Q: Which code is used for mixed nerve conduction studies?
A: Each type of study (motor with F-wave, motor without F-wave, sensory, h-reflex) performed on each nerve segment, as listed in "Appendix J" of the CPT code book, counts as one study. Add the number of studies performed to get to the appropriate code (95907-95913).
Q: If I perform a sensory study and a motor study for the same nerve, does that count as one study or two studies?
A: It counts as two.
Q: If I perform a median motor + sensory and ulnar motor + sensory is that four units (95908) or is that two units (95907) because I only studied two nerves?
A: This scenario counts as four studies, and you would report one unit of 95908.
Q: Do we count bilateral H reflex studies separately?
A: Yes, this would count as two studies.
Q: Is an H-reflex study, motor study, and sensory study of the same nerve regarded as three tests?
A: Yes, the appropriate code would be 95908 (3-4 studies).
Q: Is performing NCS on one nerve considered one study?
A: Not necessarily. If you perform a motor and sensory study on that one nerve, it would be counted as two studies.
Q: If we bill 95909, do I report one unit or the amount of studies we performed (i.e. five)?
A: Since the number of studies performed is inherent in the coding structure, the appropriate way to report this service is one unit of 95909 (5-6 NCS studies).
Q: If a patient is scheduled for testing with a diagnosis of carpal tunnel syndrome (CTS), but when the physician examines the patient, the patient complains of lower limb pain and is therefore also tested for peripheral neuropathy, is this bundled as one NCS or is the billed separate because different extremities are tested for different diagnoses?
A: List all of the diagnoses (ICD-10 codes) on the claim form, listing the most complicated first, but lump all of the studies together, as was previously done. Ultimately, one NCS code (95907-95913) will be used.
Q: Where can we get the full "Appendix J" for 2018?
A: Access Appendix J. It can also be found in the 2018 CPT book. You can also refer to the Expanded Appendix J for examples of a reasonable number of studies performed per neurology indication.
Q: Are the transitional care codes billed in addition to the face-to-face visit?
A: CMS requires a face-to-face visit, initial patient contact, and medication reconciliation within specified time frames. The first face-to-face visit is part of the TCM and not separately reported. Additional face-to-face visits within the 30-day period may be reported separately.
Q: When do I submit the TCM codes? Do I submit it the day when you talk to the patient/caregiver, or on the 7th or 14th day when I see the patient for the face-to-face encounter?

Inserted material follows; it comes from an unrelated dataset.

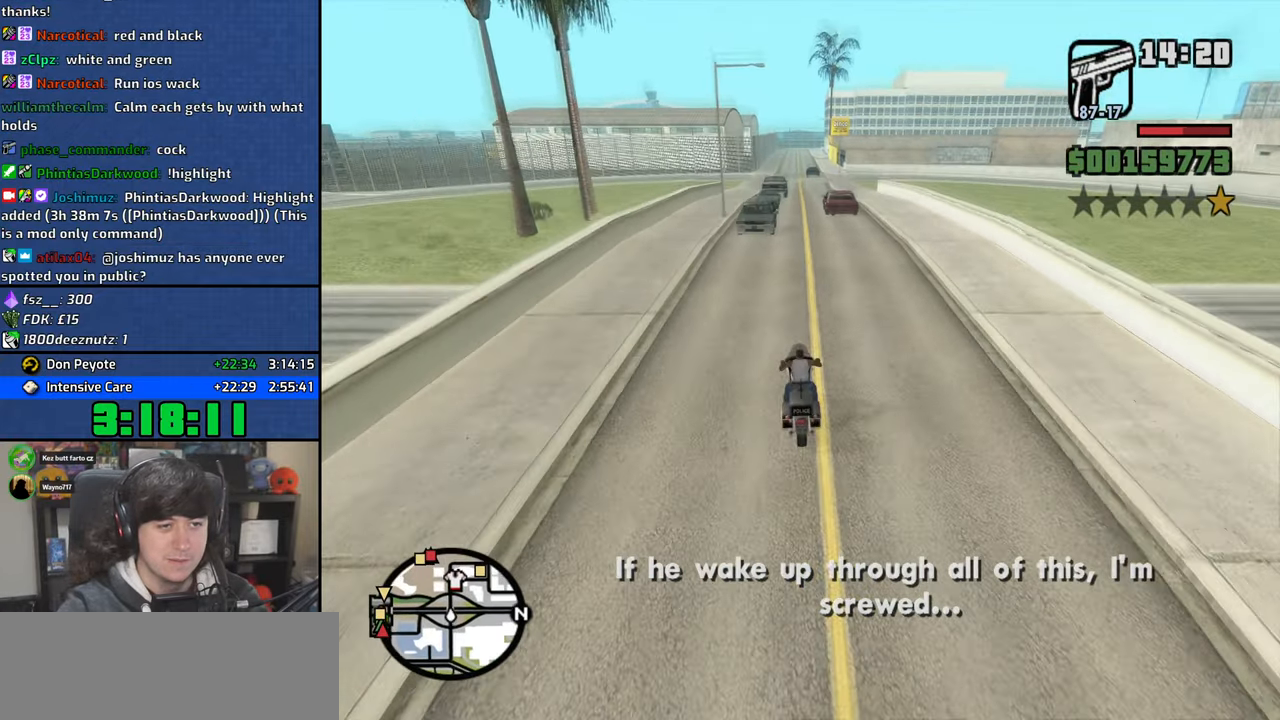
{"keys": ["2", "d", "w"], "mouse": [], "events": [[33, "2", "down"], [67, "d", "down"], [133, "2", "up"], [150, "d", "up"], [233, "2", "down"], [350, "2", "up"], [450, "2", "down"], [483, "d", "down"]]}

A: The date of service for TCM codes is not the date of the face-to-face visit. The time is still running until day 29 for TCM services. The TCM charges should be submitted 30 days following discharge.
Q: If you submit the 99495 code prior to the 7th of 14th day, what happens if the patient does not show up for follow-up?

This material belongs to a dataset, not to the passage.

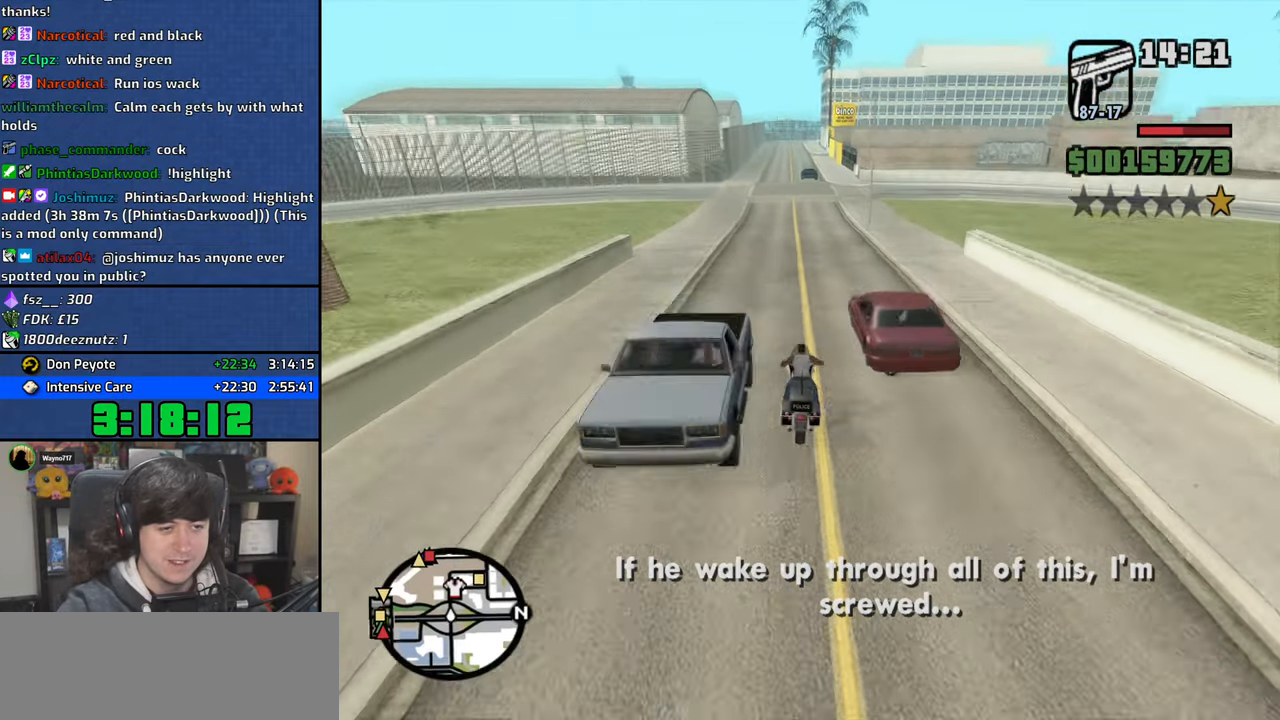
{"keys": ["w"], "mouse": [], "events": [[67, "2", "down"], [200, "2", "up"], [283, "2", "down"], [417, "2", "up"]]}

A: Do not submit the code until the follow up visit physically occurs. Medicare will deny the charges if they are submitted sooner than 30 days from the date of discharge. If you are unable to have a face-to-face follow-up within 7 to 14 days from discharge you would be unable to bill either of the TCM codes.
Q: What documentation is needed to report a transitional care code?
A: Within two business days of discharge, an interactive contact with the patient or caregiver must take place. This contact can be face-to-face or by telephone or electronic means. A face-to-face visit must take place within 7 or 14 calendar days following discharge depending on the complexity of the patient and code reported Medication reconciliation and management must take place no later than the date of the first face-to-face visit following discharge.